→ TASK REQUIREMENTS
Skip the pictures. Repeat everything else in the records word for word.

-- -- --

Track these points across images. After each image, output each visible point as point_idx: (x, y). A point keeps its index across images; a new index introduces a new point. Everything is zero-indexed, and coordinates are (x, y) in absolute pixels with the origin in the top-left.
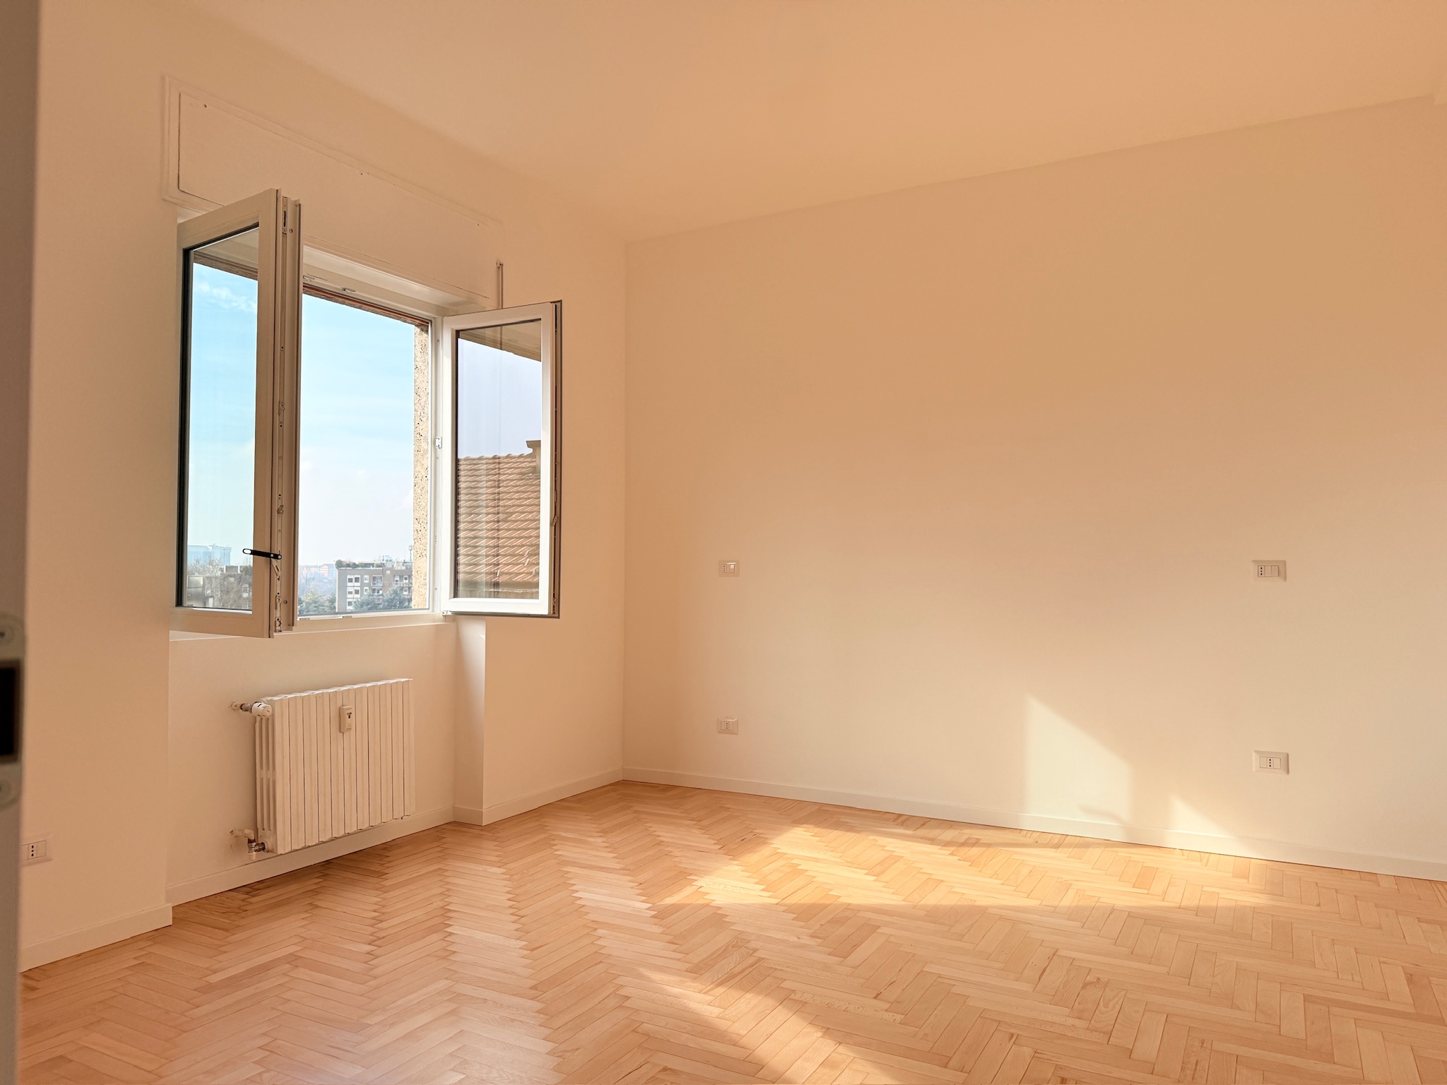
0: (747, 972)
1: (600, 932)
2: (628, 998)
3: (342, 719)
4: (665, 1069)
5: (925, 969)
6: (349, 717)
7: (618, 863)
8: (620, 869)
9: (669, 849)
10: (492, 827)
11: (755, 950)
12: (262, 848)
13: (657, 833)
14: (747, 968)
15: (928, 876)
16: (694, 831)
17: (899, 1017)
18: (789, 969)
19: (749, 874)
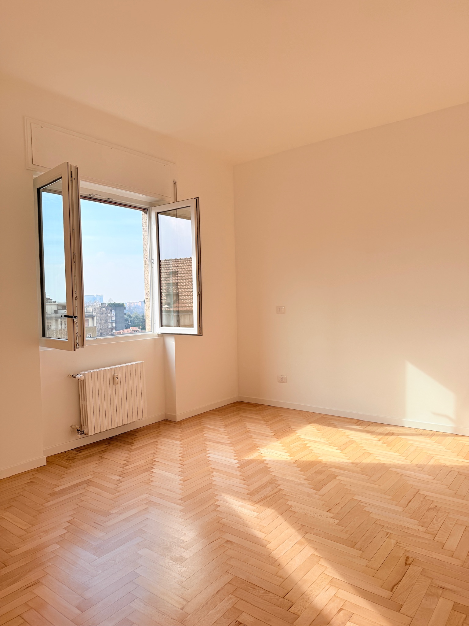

-- -- --

→ SOLUTION TO THE PROBLEM
Track these points across images. After each image, output each visible point as point_idx: (x, y). A point keeps its index across images; a new index introduces a new point. Everything is zero-indexed, and coordinates are (x, y) in absolute pixels with the origin in the top-left.
0: (747, 972)
1: (600, 932)
2: (628, 998)
3: (342, 719)
4: (665, 1069)
5: (925, 969)
6: (349, 717)
7: (618, 863)
8: (620, 869)
9: (669, 849)
10: (492, 827)
11: (755, 950)
12: (262, 848)
13: (657, 833)
14: (747, 968)
15: (928, 876)
16: (694, 831)
17: (899, 1017)
18: (789, 969)
19: (749, 874)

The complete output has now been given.